Work instructions » Show every line of the records below that contains the word "province", copied in full.

Source records »

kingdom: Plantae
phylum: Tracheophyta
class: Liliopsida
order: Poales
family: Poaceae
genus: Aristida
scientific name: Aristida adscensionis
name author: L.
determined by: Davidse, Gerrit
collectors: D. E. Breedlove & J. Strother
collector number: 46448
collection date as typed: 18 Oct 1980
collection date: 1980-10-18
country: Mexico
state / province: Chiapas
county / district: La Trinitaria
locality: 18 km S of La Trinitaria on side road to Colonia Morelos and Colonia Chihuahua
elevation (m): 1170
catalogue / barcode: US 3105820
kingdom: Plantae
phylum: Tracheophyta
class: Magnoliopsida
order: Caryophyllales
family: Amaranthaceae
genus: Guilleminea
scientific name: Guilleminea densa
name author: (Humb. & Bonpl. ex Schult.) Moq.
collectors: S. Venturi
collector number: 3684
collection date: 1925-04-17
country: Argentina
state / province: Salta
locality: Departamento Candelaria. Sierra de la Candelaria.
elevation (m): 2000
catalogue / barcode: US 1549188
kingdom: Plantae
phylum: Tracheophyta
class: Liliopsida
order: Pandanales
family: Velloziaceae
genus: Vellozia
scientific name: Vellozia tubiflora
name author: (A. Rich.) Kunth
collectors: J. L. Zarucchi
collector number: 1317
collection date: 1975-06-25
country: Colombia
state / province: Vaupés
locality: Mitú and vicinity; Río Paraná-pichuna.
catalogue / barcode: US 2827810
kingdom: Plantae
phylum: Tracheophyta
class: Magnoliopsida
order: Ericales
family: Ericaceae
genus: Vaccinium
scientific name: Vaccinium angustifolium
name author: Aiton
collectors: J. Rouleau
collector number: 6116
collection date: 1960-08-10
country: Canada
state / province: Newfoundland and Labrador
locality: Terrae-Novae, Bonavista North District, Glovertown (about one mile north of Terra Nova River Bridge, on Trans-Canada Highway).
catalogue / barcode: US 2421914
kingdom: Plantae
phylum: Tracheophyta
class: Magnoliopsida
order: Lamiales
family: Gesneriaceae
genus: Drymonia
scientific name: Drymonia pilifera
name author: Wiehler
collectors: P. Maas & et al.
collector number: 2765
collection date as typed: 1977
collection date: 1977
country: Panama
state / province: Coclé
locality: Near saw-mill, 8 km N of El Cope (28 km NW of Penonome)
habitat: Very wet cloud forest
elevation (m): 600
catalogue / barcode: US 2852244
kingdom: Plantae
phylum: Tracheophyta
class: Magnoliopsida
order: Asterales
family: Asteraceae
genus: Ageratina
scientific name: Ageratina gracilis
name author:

Response to the exercise »
state / province: Chiapas
state / province: Salta
state / province: Vaupés
state / province: Newfoundland and Labrador
state / province: Coclé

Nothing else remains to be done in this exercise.